## [TEXTE FOURNI]
Le Théâtre des Champs-Élysées est plein jusqu'au paradis d'où émergent des têtes penchées vers la scène où s'est installé l'Orchestre philharmonique de Rotterdam. Le public est essentiellement venu pour écouter Martha Argerich jouer le Concerto n° 3 de Bartók dont elle ne savait pas trop si elle le jouerait ou non quelques jours avant de partir en tournée avec Lahav Shani... Ce n'est pas une œuvre nouvelle au répertoire de cette gamine prodigieuse, mais on le lui demande moins souvent que ceux de Ravel, Chopin ou Schumann et cela fait donc une bonne quinzaine d'années qu'elle ne l'a pas joué. Elle entre en scène, salue en souriant malgré cette ovation qu'elle apprécie autant qu'elle en redoute les excès. Elle pose sa partition sur le pupitre. Elle va jouer par cœur, en gardant un œil dessus.

Martha Argerich avec l'Orchestre philharmonique de Rotterdam © Eduardus Lee
Martha Argerich avec l'Orchestre philharmonique de Rotterdam
© Eduardus Lee

L'orchestre est en place, Lahav Shani se tourne vers ses musiciens pour diriger ce concerto longtemps mésestimé, comme son contemporain le Concerto pour orchestre, car Bartók aurait cédé dans cette œuvre « américaine » – adjectif condescendant – à un langage moins radical à la veille de mourir, et composé une œuvre taillée sur mesure pour sa femme Ditta qui n'était pas une pianiste très virtuose. Les idéologies ont cédé le pas devant les évidences : ce concerto est un chef-d’œuvre dans lequel Bartók ne renonce à rien du tout.

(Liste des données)
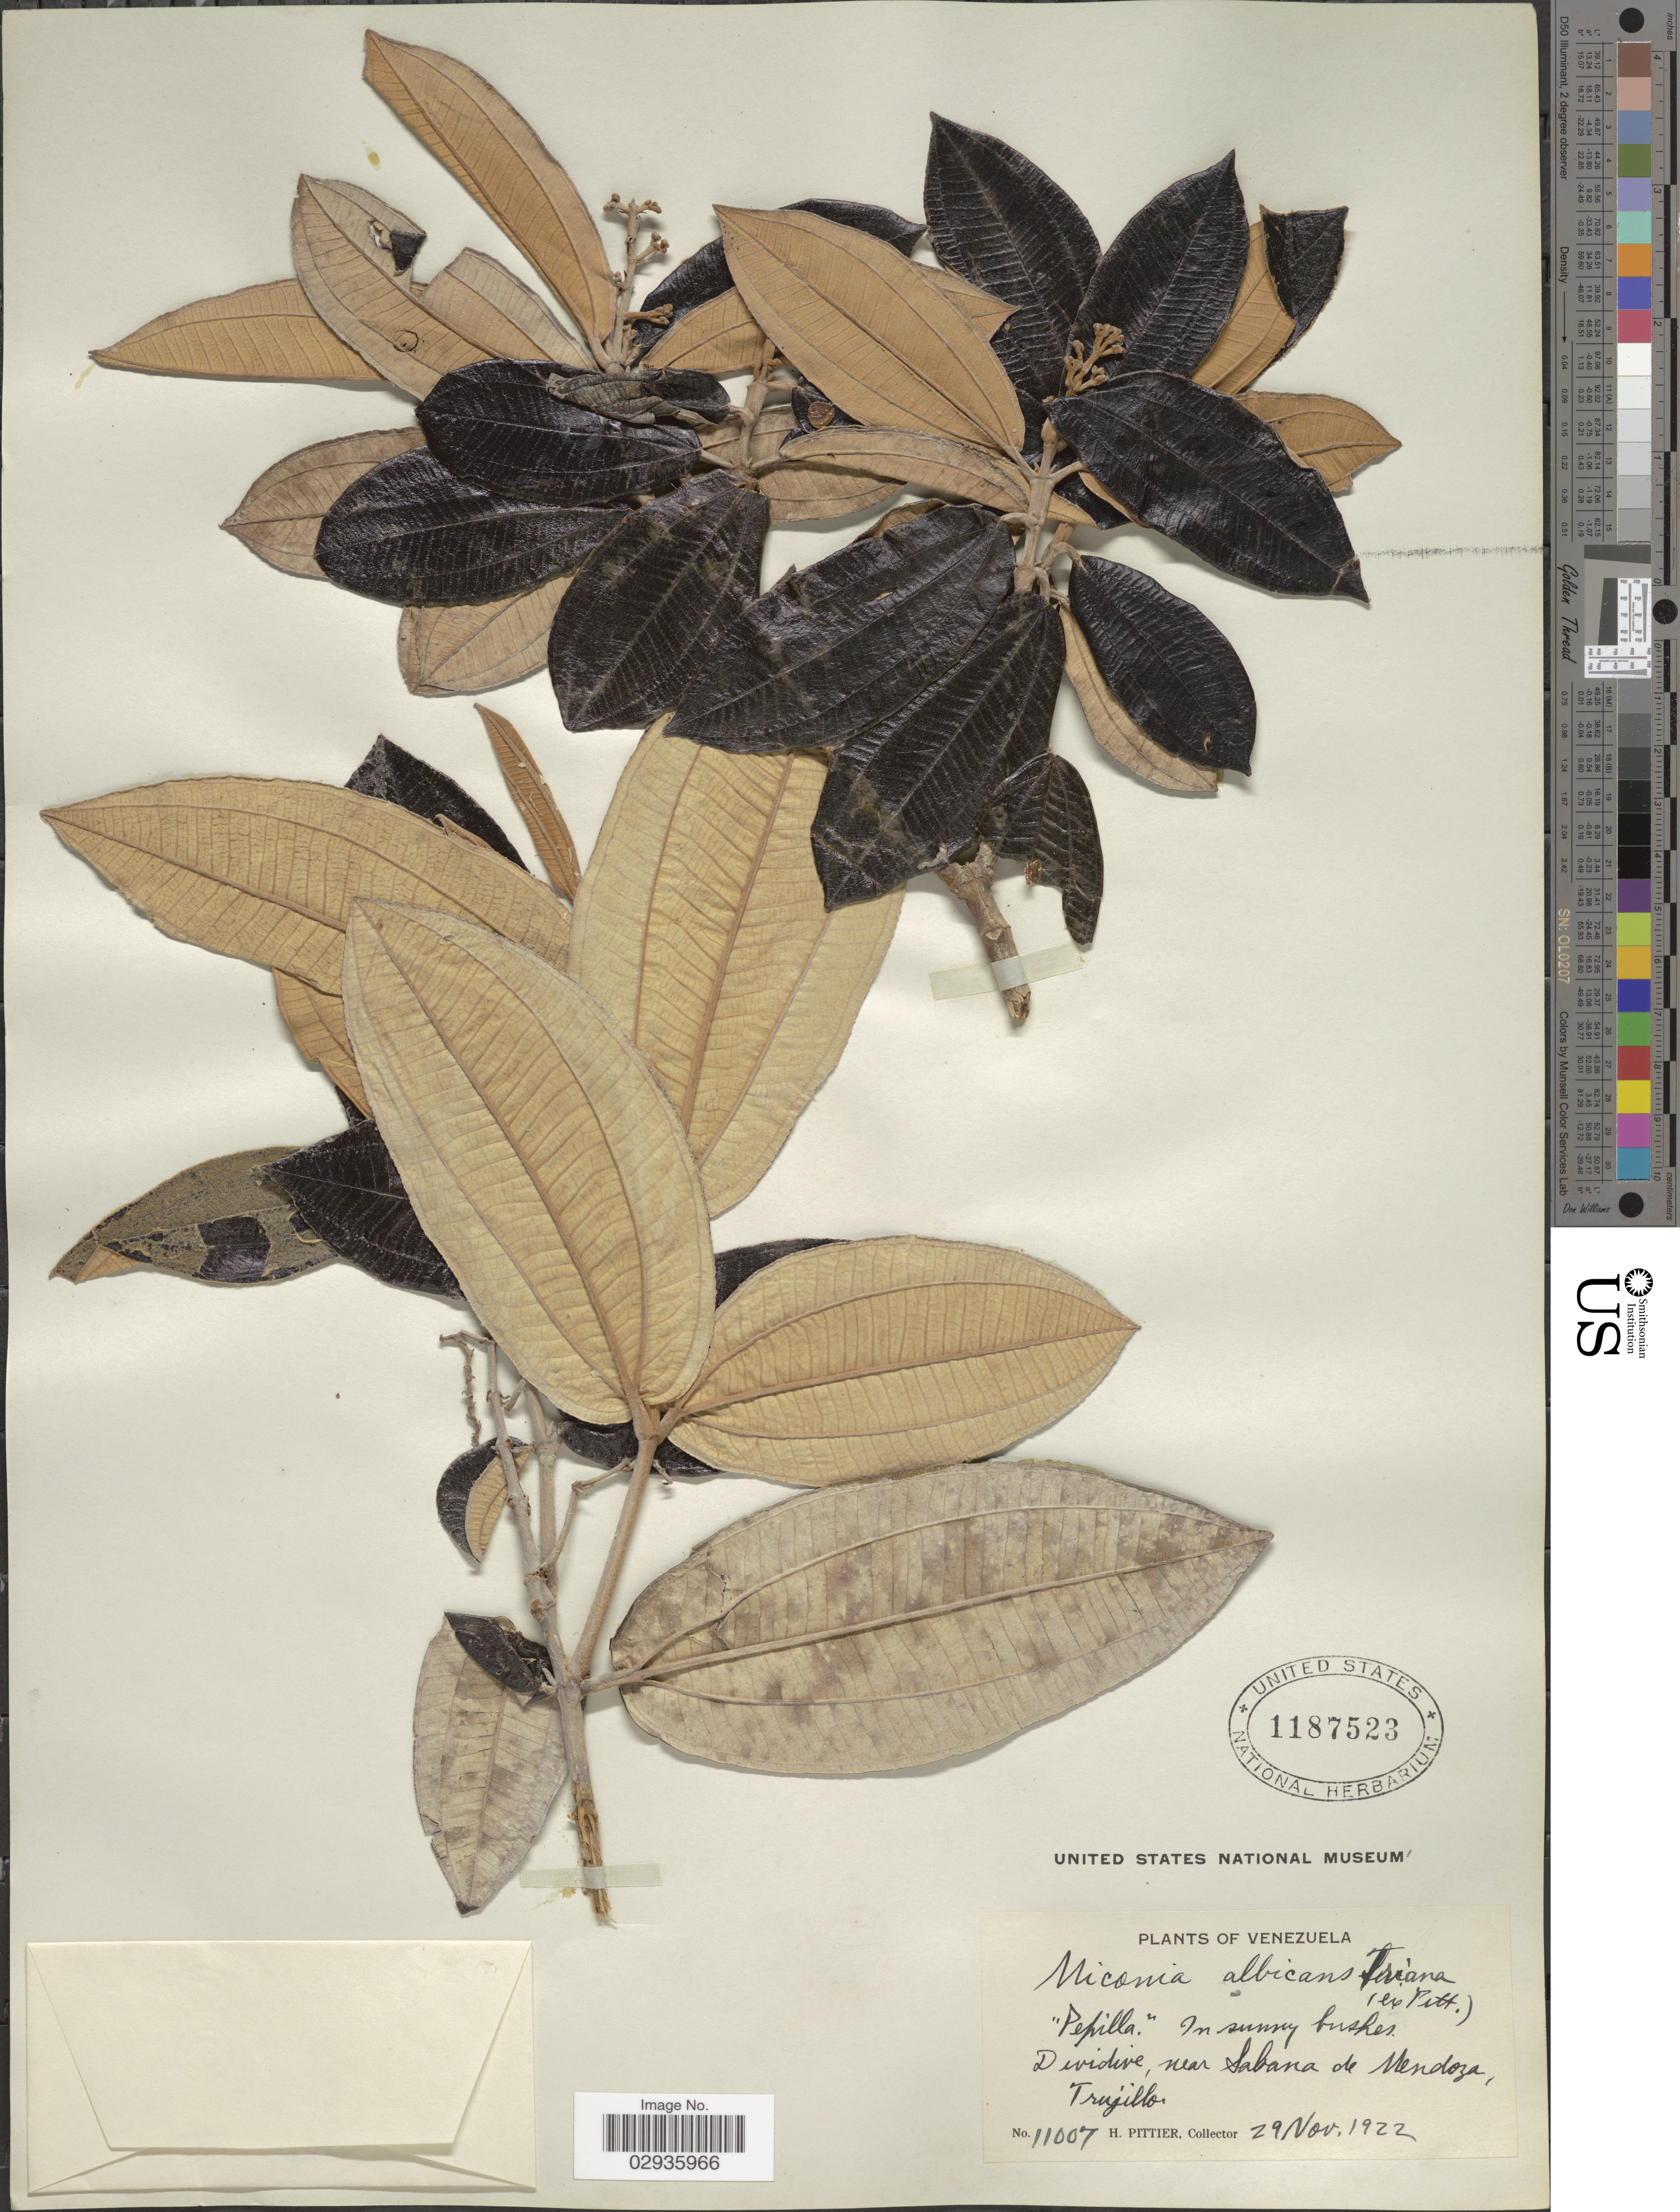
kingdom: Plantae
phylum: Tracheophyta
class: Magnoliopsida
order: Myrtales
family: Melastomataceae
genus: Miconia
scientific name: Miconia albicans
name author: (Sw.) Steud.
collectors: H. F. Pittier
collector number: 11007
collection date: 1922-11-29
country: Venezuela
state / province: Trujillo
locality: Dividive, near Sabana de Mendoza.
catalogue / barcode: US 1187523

## [CONSIGNES]
**a.** Convertissez l'ensemble des enregistrements en CSV à deux colonnes, « rubrique » et « valeur », avec une ligne par rubrique, chaque valeur placée entre guillemets dans un seul champ et les sauts de ligne remplacés par des espaces. Ne reprenez pas l'image dans la réponse.
**b.** Rédigez la suite du compte rendu de concert consacré à Martha Argerich et au Concerto n° 3 de Bartók.
Le texte et les enregistrements n'ont aucun lien entre eux.

## [RÉPONSES]
**a.**
rubrique,valeur
"kingdom:","Plantae"
"phylum:","Tracheophyta"
"class:","Magnoliopsida"
"order:","Myrtales"
"family:","Melastomataceae"
"genus:","Miconia"
"scientific name:","Miconia albicans"
"name author:","(Sw.) Steud."
"collectors:","H. F. Pittier"
"collector number:","11007"
"collection date:","1922-11-29"
"country:","Venezuela"
"state / province:","Trujillo"
"locality:","Dividive, near Sabana de Mendoza."
"catalogue / barcode:","US 1187523"

**b.**
Shani donne le départ et la musique s'élève doucement, portée par cette première phrase interrogative et sinueuse dans laquelle la pianiste se glisse, oublieuse d'elle-même et cependant tellement présente en raison même de cette plongée dans l'orchestre avec lequel elle est, bien davantage qu'elle ne s'en extrait. Les doigts sont agiles, qu'ils effleurent le clavier ou s'incrustent dans l'ivoire pour lancer des flèches ou le marteler sans une once de dureté, malgré un piano un peu éteint. Et quand le thème revient, Argerich le joue plus cambré encore et plus claironnant. C'est prodigieux de naturel et l'Orchestre de Rotterdam est merveilleusement dirigé par Shani qui sait être partout à la fois, avec la pianiste et avec les musiciens qu'il laisse jouer. 

Cela s'entend d'autant mieux que le TCE s'est offert une nouvelle conque qui enfin donne du corps au son et préserve sa clarté tout en permettant aux contrebasses de sonner avec densité et aux vents de rester à leur place qui est au fond. Cette acoustique va faire merveille dans le si émouvant hommage à Bach de l'entame du deuxième mouvement, en magnifiant la sonorité si douce, si chantante, si implorante d'Argerich dont la technique pianistique ne réside pas dans la rapidité avec laquelle elle joue les octaves du Tchaïkovski, mais dans la maîtrise parfaite du cantabile, des timbres et des lignes de chant. Ce que font les Néerlandais, Shani et elle est admirable et indissociable. Leurs jeux fusionnent en un tout si imprévisible, naturel, intense, poétique, dominé sur le plan technique et sincère sur le plan spirituel que le silence règne dans le public jusqu'à la transe finale si vive, si dansante, à la rythmique si bartókienne...

Une ovation joyeuse nous vaut deux bis. Les feux follets de Traumes Wirren, la septième des pièces de l'Opus 12 de Schumann et la fin de Ma mère l'Oye de Ravel à quatre mains avec un chef qui nous semble être celui avec lequel Argerich s'entend spontanément le mieux depuis la disparition d'Abbado et d'Ozawa.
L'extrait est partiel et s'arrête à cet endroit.